La civiltà comincia con l’indirizzo civico. “Se ognuno ha la propria casa allora è responsabile della propria famiglia”, prosegue la donna, “è così che San Salvatore ci ha conosciuto e apprezzato. La casa e la vita di quartiere sono stati una benedizione, perché abbiamo potuto insegnare ai nostri figli a rispettare le persone. Ora l’idea di portarli in una roulotte, in un campo…” sarebbe uno scenario che non vogliono nemmeno immaginare. “Speriamo nel Comune, che ringraziamo, che ci aiuti a trovare un posticino, anche piccolo, dove poter stare. “Basta non tornare sulla strada”, chiosa secco e terrorizzato Latif che ripete questo mantra durante tutta l’intervista.
Cos’ha di tanto negativo il campo? I rom si riuniscono in baracche per scelta o per costrizione? Il lavoro nobilita l’uomo, e “senza lavoro non si hanno alternative e si finisce nei campi”, spiega, “ma quella è una vita da animali. Siamo stati dieci anni in quello di Rimini. Ci sono seri problemi di igiene, non si possono crescere i figli a quel modo. E poi tra rom si litiga molto”.
Accuse reciproche, invidia. “Ognuno pensa per sé, non siamo una comunità unita, infatti non ci capita spesso di sentire le altre famiglie. C’è chi è geloso del fatto che in questi anni il Comune ci ha dato una casa”.
Gli faccio notare che di questi tempi ci sono molti italiani che esprimono la stessa invidia, forse non del tutto consapevoli del marciume in cui i nomadi sarebbero altrimenti costretti a vivere; un marciume frutto del circolo vizioso di questa non-integrazione italica secondo la quale esiste un noi e un loro, in cui noi non ci fidiamo a dargli un lavoro e loro si emarginano sempre di più: miccia ideale per condotte criminali. “Gli italiani vedono che abbiamo lavorato duro per toglierci dalla strada, non ci sentiamo invidiati da loro”, ne è certo Latif che indica degli amici solo fra gli italiani. “A noi interessa la cultura e la tradizione italiana, vogliamo essere inseriti attraverso il lavoro”.

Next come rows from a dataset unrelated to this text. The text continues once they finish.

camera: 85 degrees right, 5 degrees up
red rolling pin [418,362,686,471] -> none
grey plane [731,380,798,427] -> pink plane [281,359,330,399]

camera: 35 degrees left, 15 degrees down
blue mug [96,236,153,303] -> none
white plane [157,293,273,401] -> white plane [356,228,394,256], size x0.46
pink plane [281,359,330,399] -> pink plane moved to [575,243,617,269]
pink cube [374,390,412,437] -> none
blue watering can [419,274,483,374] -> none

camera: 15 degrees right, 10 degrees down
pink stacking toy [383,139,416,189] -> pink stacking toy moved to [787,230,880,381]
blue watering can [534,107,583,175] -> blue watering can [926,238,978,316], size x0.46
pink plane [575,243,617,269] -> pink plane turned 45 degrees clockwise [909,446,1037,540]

Già, il lavoro. E chi lo vede? “Quando ci presentiamo ad un colloquio, basta che vedono il cognome da zingaro e dicono ti faremo sapere”, raccontano padre e figlia, entrambi ci hanno provato più volte. “Gli italiani dovrebbero avere più fiducia nel popolo rom, metterci alla prova assumendoci. E invece i troppi pregiudizi non fanno vedere la persona che c’è dietro”. Il capo famiglia ha lavorato per dodici anni come netturbino autista, svuotava i bidoni. Ha la patente A, B e C e parla quattro lingue. Dall’anno scorso è disoccupato e racimola qualche soldo grazie al suo camioncino col quale trasporta materiali di scarto e aiuta amici a fare traslochi. Per l’estate spera in un lavoro stagionale. La moglie ha smesso di chiedere l’elemosino quando hanno abbandonato il campo rom. Lo faceva fuori dall’ospedale e in centro, “in una mattinata prendevo anche 15mila lire. Oggi faticano a prendere 50 centesimi”, dice.

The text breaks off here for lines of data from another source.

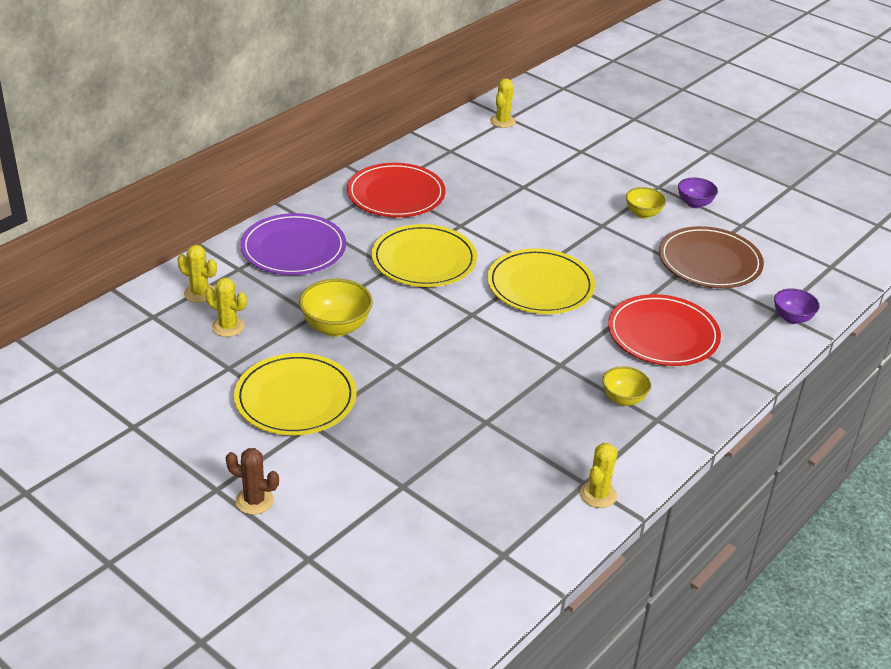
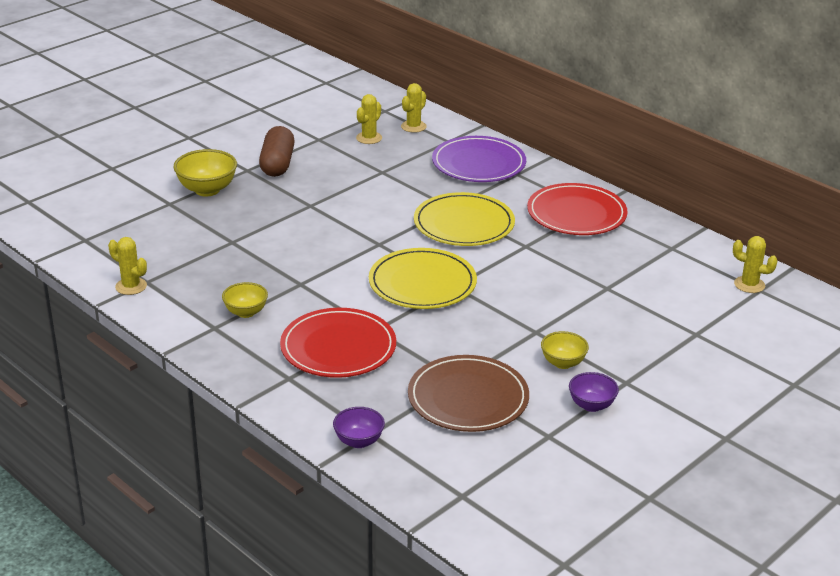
camera: 95 degrees right, 5 degrees down
brown cactus [226,448,279,514] -> none
yellow plate [234,353,356,435] -> brown capsule [259,126,295,177]
yellow bowl [299,279,373,337] -> yellow bowl moved to [173,149,237,197]

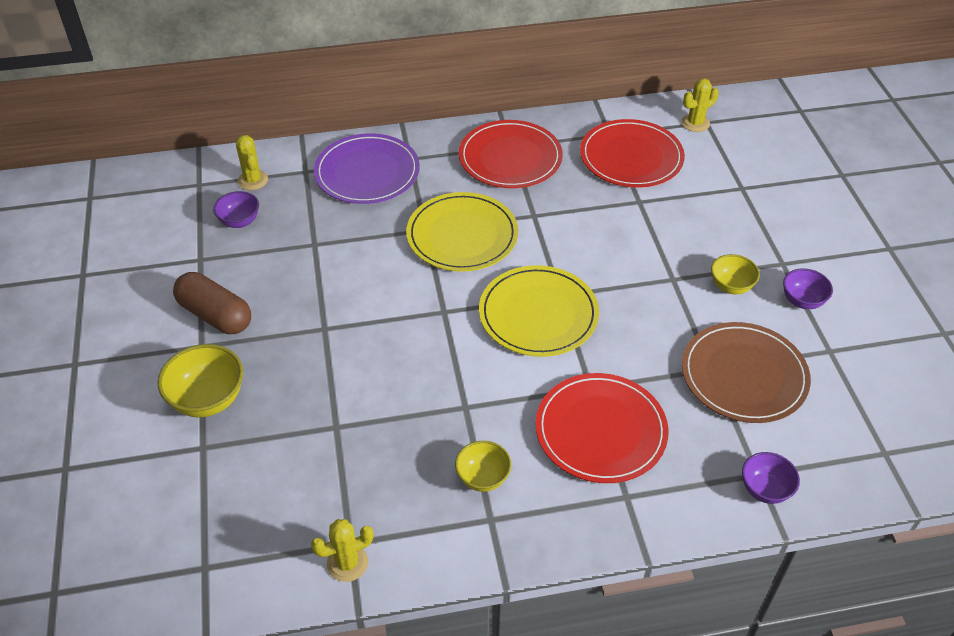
camera: 55 degrees left, 15 degrees up
yellow cactus [356,94,382,144] -> purple bowl [213,191,259,228]
none -> red plate [580,119,685,188]

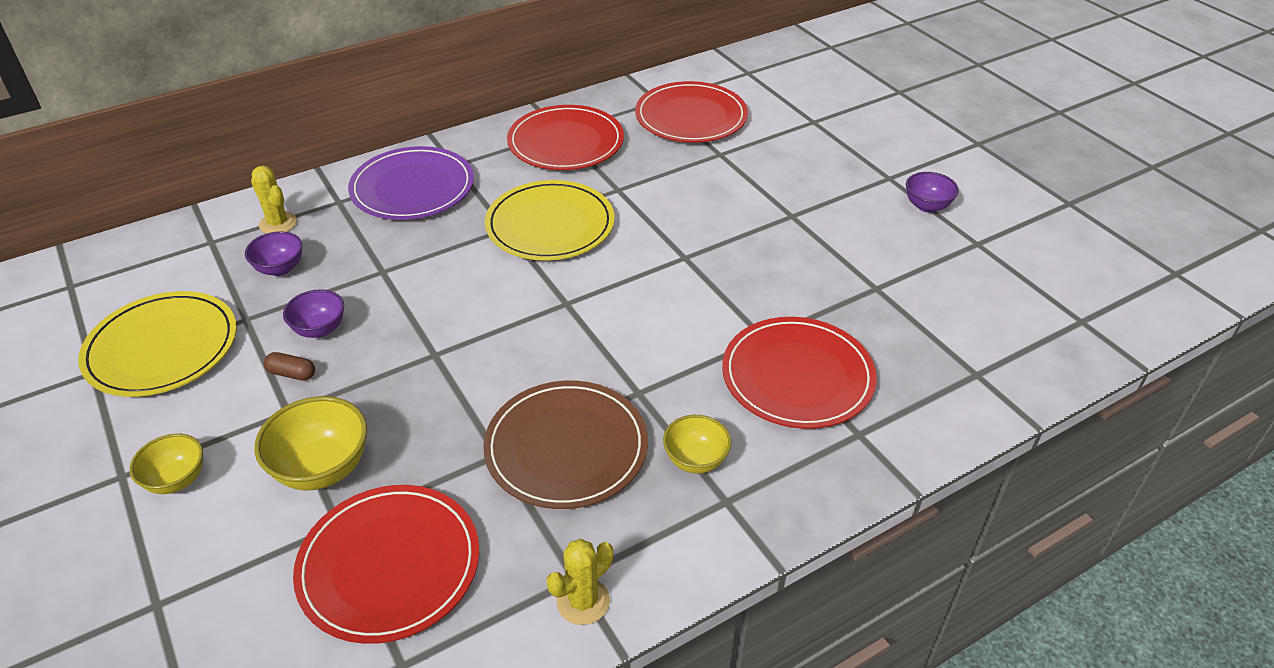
camera: 20 degrees left, 5 degrees down
brown capsule [173,272,251,334] -> brown capsule [264,352,315,380], size x0.46
yellow plate [479,265,599,357] -> yellow plate moved to [78,291,237,397]
yellow cactus [681,78,719,132] -> none
brown plate [682,322,811,423] -> brown plate moved to [483,381,648,509]
yellow bowl [711,254,760,294] -> yellow bowl moved to [129,434,203,494]
purple bowl [742,452,800,504] -> purple bowl moved to [283,289,344,338]
none -> red plate [293,485,479,644]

Latif è in Italia da quand’era bambino. È venuto a Rimini con la famiglia 25 anni fa dopo aver conosciuto don Oreste Benzi che gli ha cambiato la vita, “era un padre per noi, mi ha battezzato”, ricorda, “abbiamo trovato un tesoro qui a Rimini, tanti amici nella Papa Giovanni XXIII che credono in noi”. Un’integrazione che si è fatta materia col portare i figli a scuola, “alla mattina potevamo conoscere i genitori, e i nostri figli sono diventati amici. Non tutti hanno la fortuna di essere accolti come noi, perché la gente giudica subito. Ci vuole del tempo per farsi conoscere” e le giuste occasioni, come, appunto, la scuola, la vita di vicinato e il lavoro.

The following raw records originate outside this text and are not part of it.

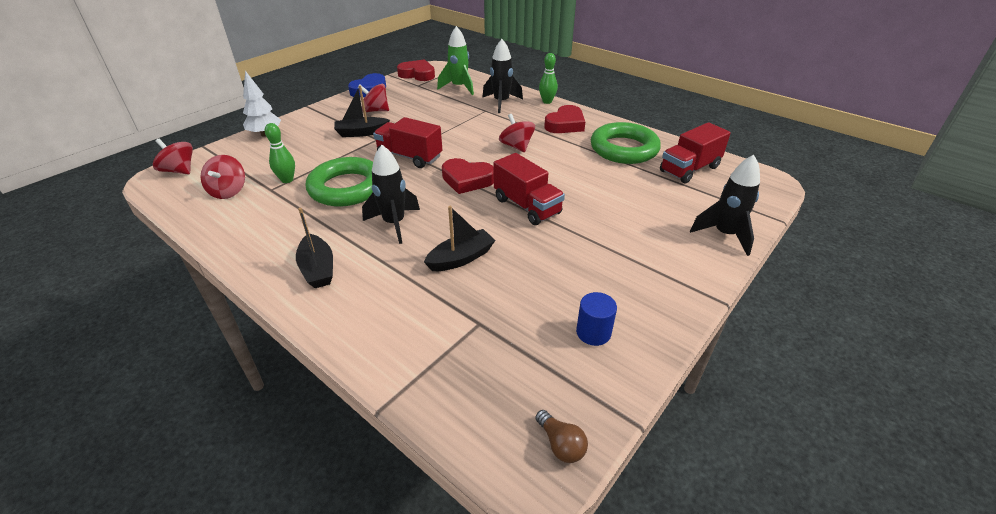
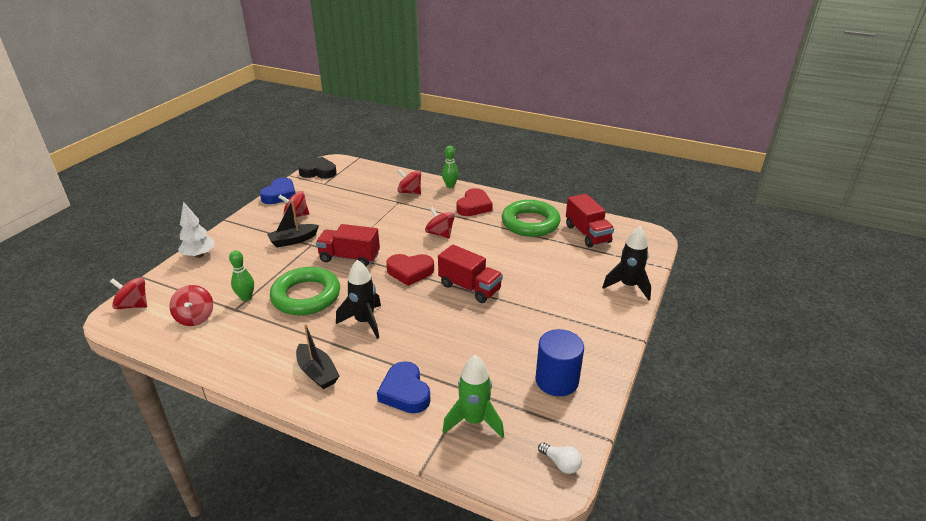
camera: 15 degrees left, 5 degrees down
red heart [397,59,435,81] -> black heart [298,157,337,179]
black boat [424,206,496,271] -> none
green rocket [437,26,474,95] -> green rocket moved to [442,355,504,438]
black rocket [482,39,523,113] -> red spinning top [397,169,421,194]
brown light bulb [535,410,588,463] -> white light bulb [538,442,582,474]
blue cylinder [576,292,617,346] -> blue cylinder [535,329,584,396], size x1.62
red truck [660,122,731,184] -> red truck turned 60 degrees counterclockwise [566,194,614,248]
none -> blue heart [377,361,431,413]

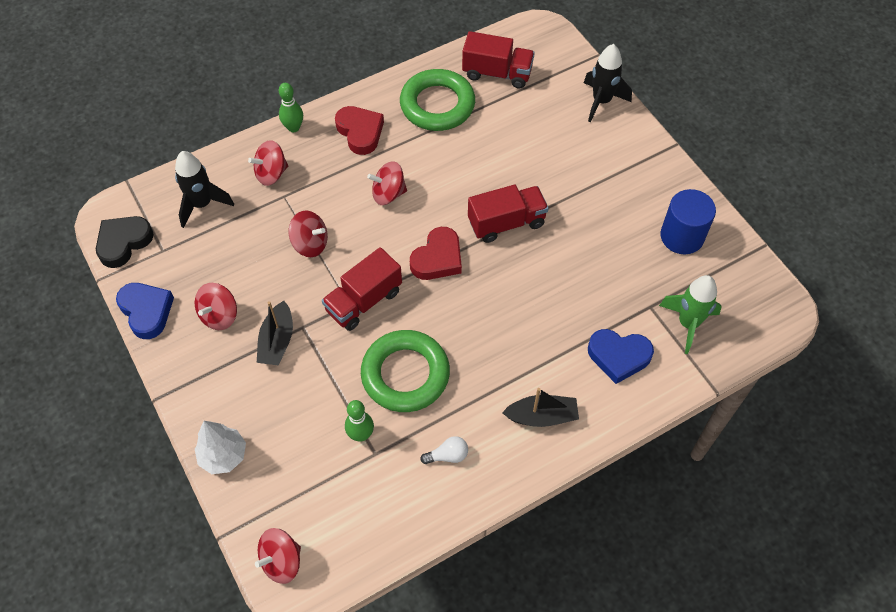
camera: 55 degrees left, 25 degrees up
red spinning top [170,285,213,326] -> red spinning top moved to [289,211,328,257]
black rocket [336,260,381,339] -> black rocket moved to [175,151,234,228]
white light bulb [538,442,582,474] -> white light bulb moved to [420,436,468,464]

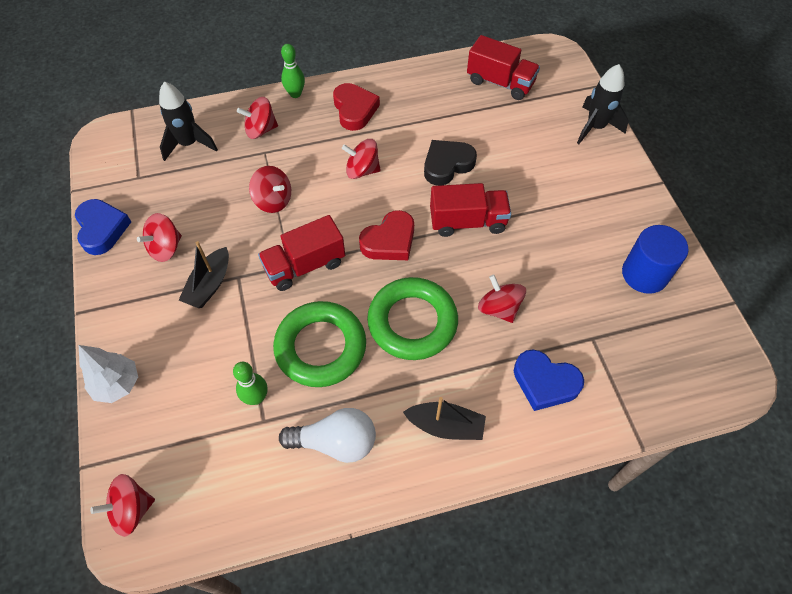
camera: 15 degrees right, 0 degrees up
black heart [96,216,154,268] -> black heart moved to [424,140,477,186]
green ring [400,69,475,131] -> green ring moved to [367,277,458,360]
white light bulb [420,436,468,464] -> white light bulb [279,408,376,463], size x1.87
green rocket [659,275,722,354] -> none
none -> red spinning top [478,275,526,323]

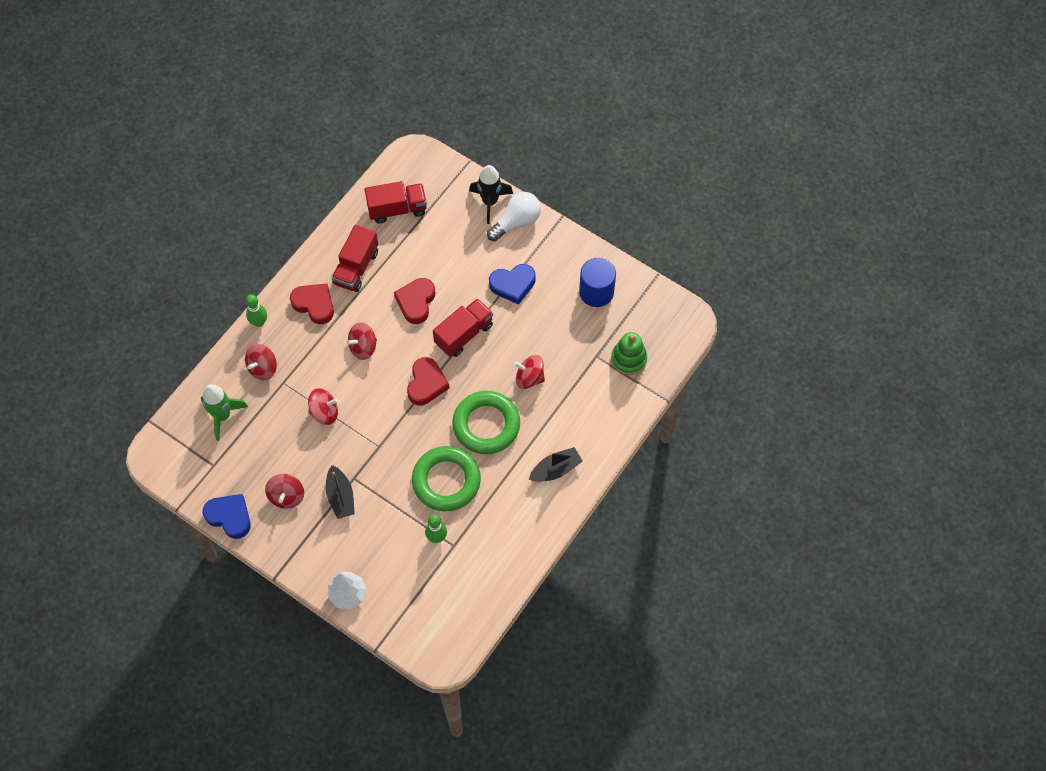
camera: 40 degrees left, 5 degrees up
red spinning top [90,474,155,537] -> none
black rocket [159,81,218,161] -> green rocket [201,384,248,441]
red truck [258,215,345,291] -> red truck moved to [331,225,378,292]
white light bulb [279,408,376,463] -> white light bulb moved to [487,192,541,241]
black heart [424,140,477,186] -> red heart [394,278,435,324]
blue heart [514,350,584,411] -> blue heart moved to [489,264,536,305]
none -> green stacking toy [611,332,647,375]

Ronaldo, la piccola e dolcissima peste, non ha freni. Scatta da una parte all’altra della stanza, si tuffa dal grembo materno a quello della nonna in cerca di coccole. Ogni tanto mi raggiunge, mi guarda con i suoi occhioni scuri che sorridono ancor prima delle labbra e mi dà la mano, “piacere”, ha imparato dai nonni a tendere la mano all’ospite sconosciuto: gesto primario di qualsiasi rapporto di civiltà. Un sorriso e via che torna a dare calci all’aria come se avesse un pallone ai piedi… e il nome promette bene. “L’unica cosa che mi interessa”, dice Vanessa, la giovane mamma, “è che mio figlio cresca bene e in un ambiente sano”. Al bambino parlano sia in italiano che nella lingua rom (il romanes), o lo “zingaro”, come lo chiamano loro. Gliela insegnano perché, dice la nonna, “la lingua della madre non si scorda mai”.